I feel the web components hype in particular to be pretty bizarre, though I feel it's died down recently. Too often the current generation of web people refuse to acknowledge how much has come before as far as Dojo/YUI etc.

What use is a component when every design wants it to look different? Consider the effort it would take to make the native chrome [type=date] datepicker styled however your site desires. That's a relatively low-controversy component compared to tab selectors, pill selectors, who knows what. At some point, it feels better to just write your own and have full control over the style and the lifecycle.



> What use is a component when every design wants it to look different?

You can do a lot with CSS, particularly if the component's CSS has a clean divide between structure and appearance. It's pretty common to want a component to do everything but that one thing, to trigger an event here, to need a wrapper div around the search results, etc. The problem is that everybody's just one thing is different and trying to accommodate them all gets you YUI2.

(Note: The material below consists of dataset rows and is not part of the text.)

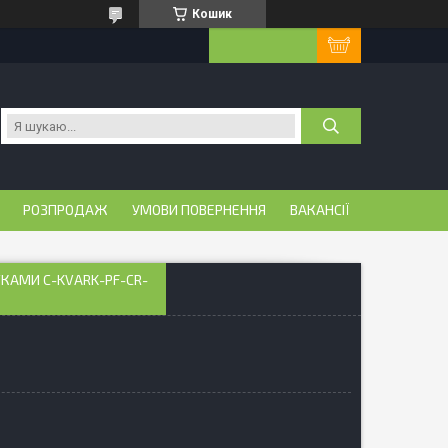
Кошик
РОЗПРОДАЖ
УМОВИ ПОВЕРНЕННЯ
ВАКАНСІЇ
КАМИ C-KVARK-PF-CR-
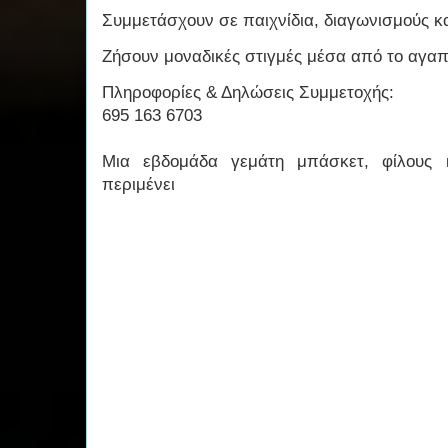
Συμμετάσχουν σε παιχνίδια, διαγωνισμούς κα
Ζήσουν μοναδικές στιγμές μέσα από το αγα
Πληροφορίες & Δηλώσεις Συμμετοχής:
695 163 6703
Μια εβδομάδα γεμάτη μπάσκετ, φίλους κ
περιμένει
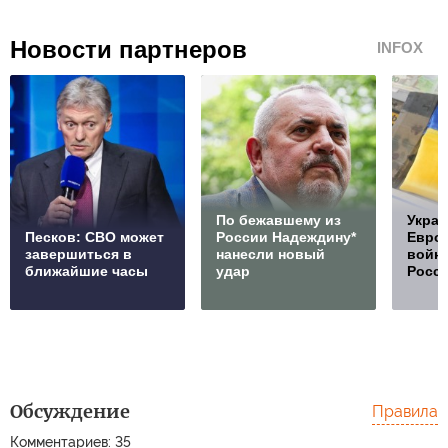
Новости партнеров
INFOX
По бежавшему из
Украи
Песков: СВО может
России Надеждину*
Европ
завершиться в
нанесли новый
войну
ближайшие часы
удар
Росс
Обсуждение
Правила
Комментариев: 35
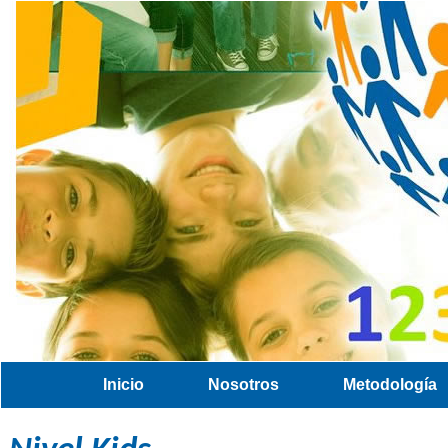
Inicio
Nosotros
Metodología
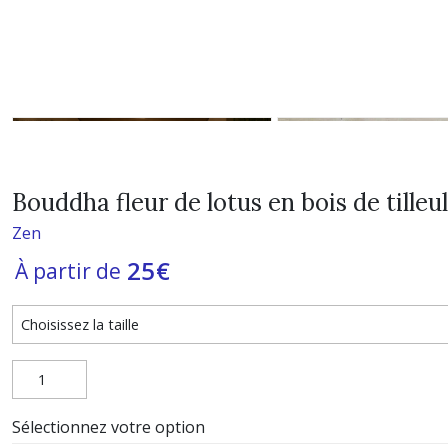
Bouddha fleur de lotus en bois de tilleul
Zen
25
€
À partir de
Sélectionnez votre option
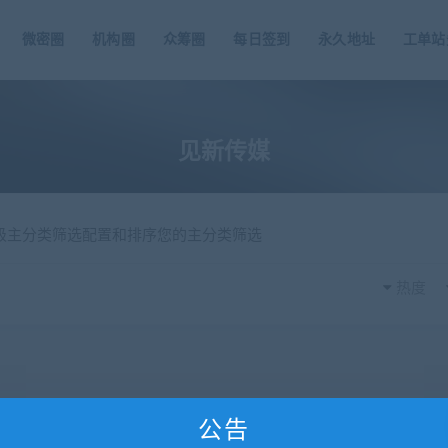
微密圈
机构圈
众筹圈
每日签到
永久地址
工单站
见新传媒
一级主分类筛选配置和排序您的主分类筛选
热度
公告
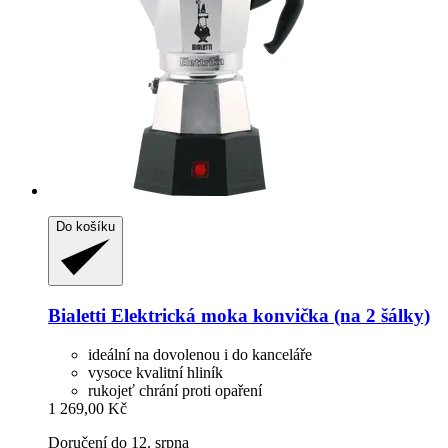
Do košíku
Bialetti
Elektrická moka konvička (na 2 šálky)
ideální na dovolenou i do kanceláře
vysoce kvalitní hliník
rukojeť chrání proti opaření
1 269,00 Kč
Doručení do 12. srpna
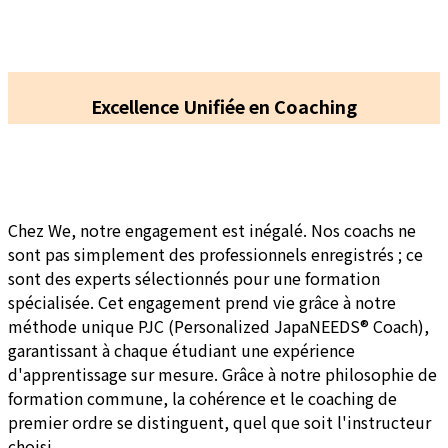
Excellence Unifiée en Coaching
Chez We, notre engagement est inégalé. Nos coachs ne
sont pas simplement des professionnels enregistrés ; ce
sont des experts sélectionnés pour une formation
spécialisée. Cet engagement prend vie grâce à notre
méthode unique PJC (Personalized JapaNEEDS® Coach),
garantissant à chaque étudiant une expérience
d'apprentissage sur mesure. Grâce à notre philosophie de
formation commune, la cohérence et le coaching de
premier ordre se distinguent, quel que soit l'instructeur
choisi.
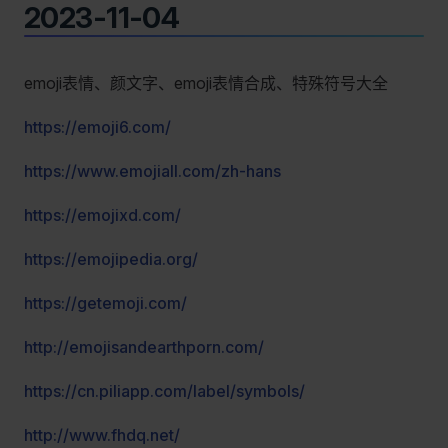
2023-11-04
emoji表情、颜文字、emoji表情合成、特殊符号大全
https://emoji6.com/
https://www.emojiall.com/zh-hans
https://emojixd.com/
https://emojipedia.org/
https://getemoji.com/
http://emojisandearthporn.com/
https://cn.piliapp.com/label/symbols/
http://www.fhdq.net/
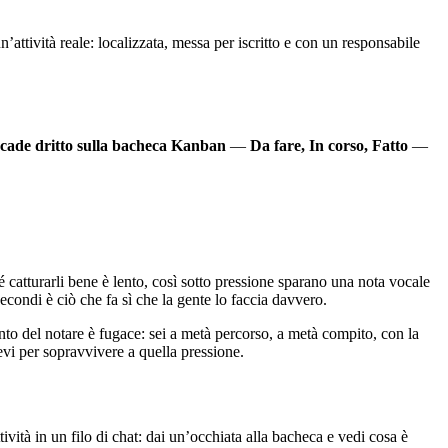
n’attività reale: localizzata, messa per iscritto e con un responsabile
cade dritto sulla bacheca Kanban
—
Da fare, In corso, Fatto
—
catturarli bene è lento, così sotto pressione sparano una nota vocale
condi è ciò che fa sì che la gente lo faccia davvero.
nto del notare è fugace: sei a metà percorso, a metà compito, con la
evi per sopravvivere a quella pressione.
tività in un filo di chat: dai un’occhiata alla bacheca e vedi cosa è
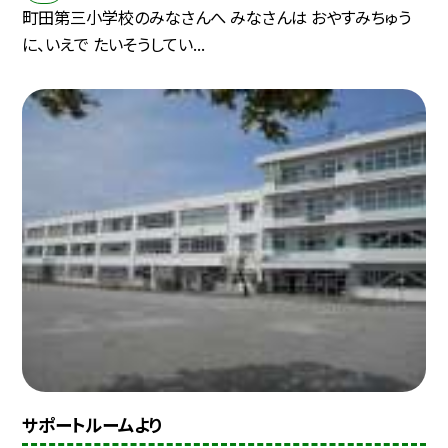
町田第三小学校のみなさんへ みなさんは おやすみちゅう
に、いえで たいそうしてい...
サポートルームより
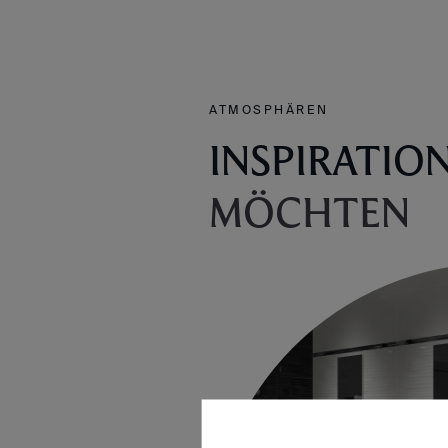
ATMOSPHÄREN
INSPIRATIO
MÖCHTEN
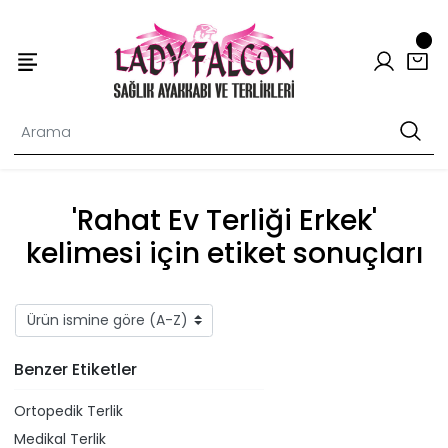
'Rahat Ev Terliği Erkek'
kelimesi için etiket sonuçları
Benzer Etiketler
Ortopedik Terlik
Medikal Terlik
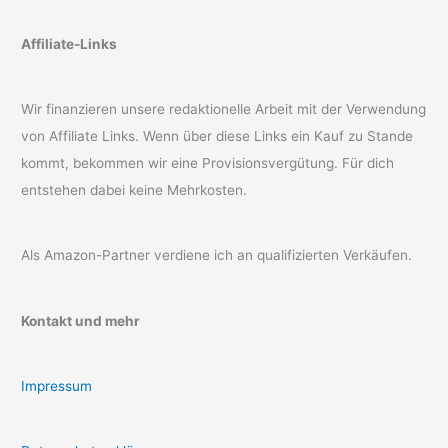
Affiliate-Links
Wir finanzieren unsere redaktionelle Arbeit mit der Verwendung
von Affiliate Links. Wenn über diese Links ein Kauf zu Stande
kommt, bekommen wir eine Provisionsvergütung. Für dich
entstehen dabei keine Mehrkosten.
Als Amazon-Partner verdiene ich an qualifizierten Verkäufen.
Kontakt und mehr
Impressum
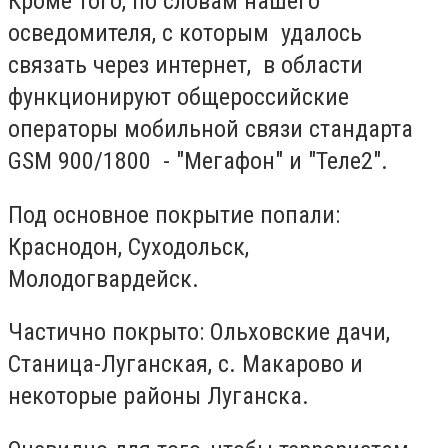
Кроме того, по словам нашего
осведомителя, с которым удалось
связать через интернет, в области
функционируют общероссийские
операторы мобильной связи стандарта
GSM 900/1800 - "Мегафон" и "Теле2".
Под основное покрытие попали:
Краснодон, Суходольск,
Молодогвардейск.
Частично покрыто: Ольховские дачи,
Станица-Луганская, с. Макарово и
некоторые районы Луганска.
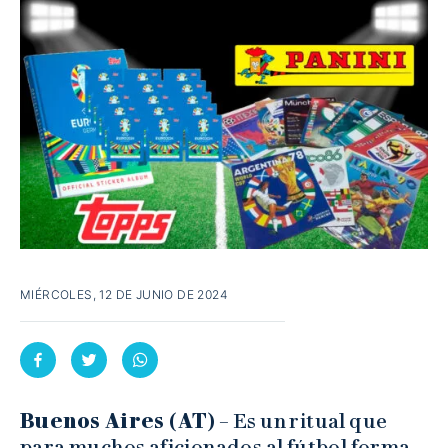
MIÉRCOLES, 12 DE JUNIO DE 2024
Buenos Aires (AT)
– Es un ritual que
para muchos aficionados al fútbol forma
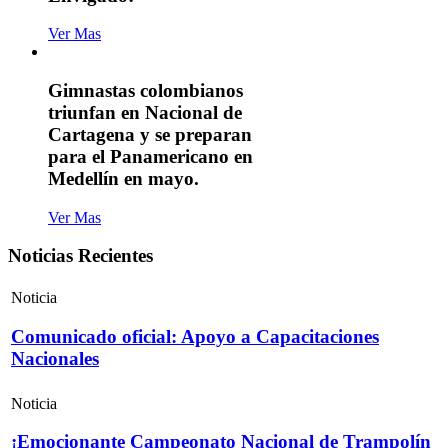
Ver Mas
Gimnastas colombianos
triunfan en Nacional de
Cartagena y se preparan
para el Panamericano en
Medellín en mayo.
Ver Mas
Noticias Recientes
Noticia
Comunicado oficial: Apoyo a Capacitaciones
Nacionales
Noticia
¡Emocionante Campeonato Nacional de Trampolín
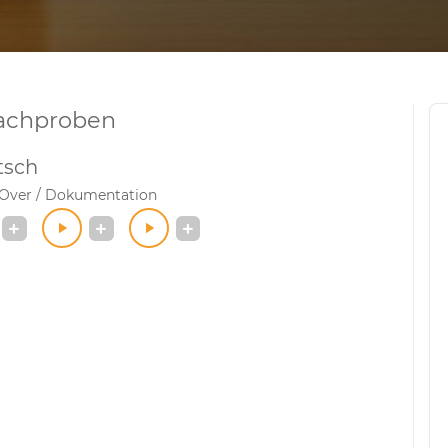
achproben
tsch
-Over / Dokumentation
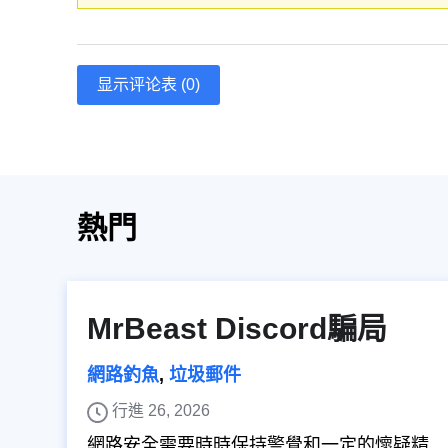
显示评论表 (0)
熱門
MrBeast Discord騙局
網路釣魚
,
垃圾郵件
行進 26, 2026
網路安全需要時時保持警覺和一定的懷疑精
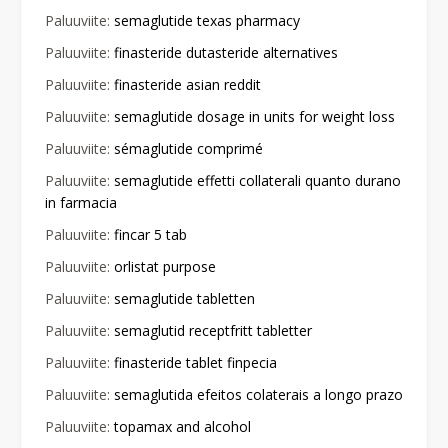
Paluuviite:
semaglutide texas pharmacy
Paluuviite:
finasteride dutasteride alternatives
Paluuviite:
finasteride asian reddit
Paluuviite:
semaglutide dosage in units for weight loss
Paluuviite:
sémaglutide comprimé
Paluuviite:
semaglutide effetti collaterali quanto durano
in farmacia
Paluuviite:
fincar 5 tab
Paluuviite:
orlistat purpose
Paluuviite:
semaglutide tabletten
Paluuviite:
semaglutid receptfritt tabletter
Paluuviite:
finasteride tablet finpecia
Paluuviite:
semaglutida efeitos colaterais a longo prazo
Paluuviite:
topamax and alcohol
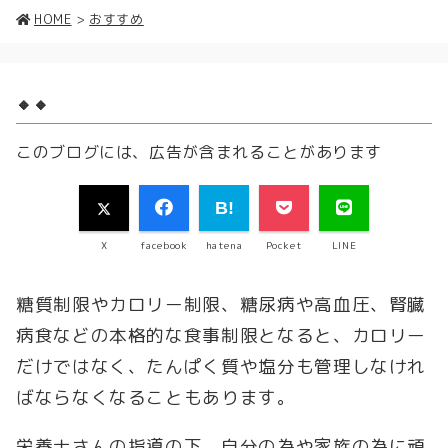
HOME
>
おすすめ
🔸🔸
このブログには、広告が含まれることがあります
X
facebook
hatena
Pocket
LINE
糖質制限やカロリー制限、糖尿病や高血圧、腎臓
病食などの本格的な食事制限となると、カロリー
だけではなく、たんぱく質や塩分も管理しなけれ
ばならなくなることもあります。
栄養士さんの指導の下、自分の為や家族の為に頑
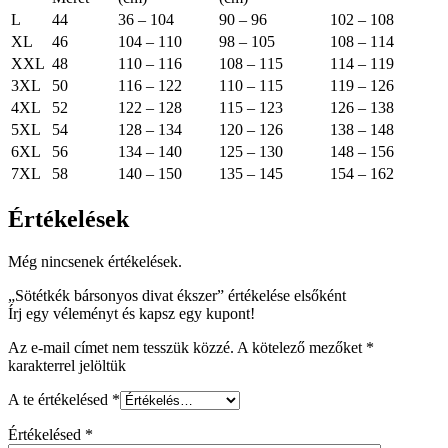
L
44
36 – 104
90 – 96
102 – 108
XL
46
104 – 110
98 – 105
108 – 114
XXL
48
110 – 116
108 – 115
114 – 119
3XL
50
116 – 122
110 – 115
119 – 126
4XL
52
122 – 128
115 – 123
126 – 138
5XL
54
128 – 134
120 – 126
138 – 148
6XL
56
134 – 140
125 – 130
148 – 156
7XL
58
140 – 150
135 – 145
154 – 162
Értékelések
Még nincsenek értékelések.
„Sötétkék bársonyos divat ékszer” értékelése elsőként
Írj egy véleményt és kapsz egy kupont!
Az e-mail címet nem tesszük közzé.
A kötelező mezőket
*
karakterrel jelöltük
A te értékelésed
*
Értékelésed
*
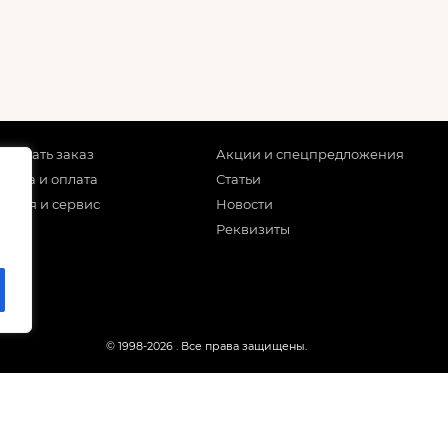
 сделать заказ
Акции и спецпредложения
тавка и оплата
Статьи
антия и сервис
Новости
Реквизиты
© 1998-2026
. Все права защищены.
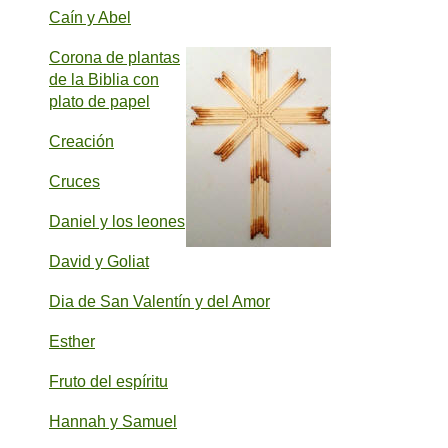
Caín y Abel
Corona de plantas
de la Biblia con
plato de papel
Creación
Cruces
Daniel y los leones
David y Goliat
Dia de San Valentín y del Amor
Esther
Fruto del espíritu
Hannah y Samuel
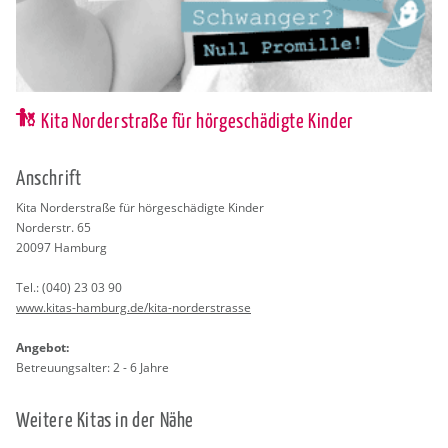
Kita Norderstraße für hörgeschädigte Kinder
An­schrift
Kita Nor­der­stra­ße für hör­ge­schä­dig­te Kin­der
Nor­der­str. 65
20097
Ham­burg
Tel.:
(040) 23 03 90
www.​kitas-​hamburg.​de/​kita-​nor​ders​tras​se
An­ge­bot:
Be­treu­ungs­al­ter: 2 - 6 Jahre
Wei­te­re Kitas in der Nähe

Re-implementing things winds up being the easiest route but I don't want to re-implement things. Building a business analytics or admin CRUD screen does not fill me with joy. I've been thinking about this problem for years. I really want to solve the problem, at least for my own use, so that I can slap boring stuff together without backing myself into a corner. The dream is to be able to slap everything together then customize and not have it suck.

My best attempts thus far have been in React where I can build override points into my components by having them take additional classes and optional subcomponents. It works (hoorah for composition) but the problem is in describing the input data and events so that you don't need to know the internal implementations of everything. I think the solution there is something along the lines of go interfaces or clojure's protocols and that there's a similar separation of concerns available in sass for the CSS side of things. I poke at it every so often but get distracted by other things.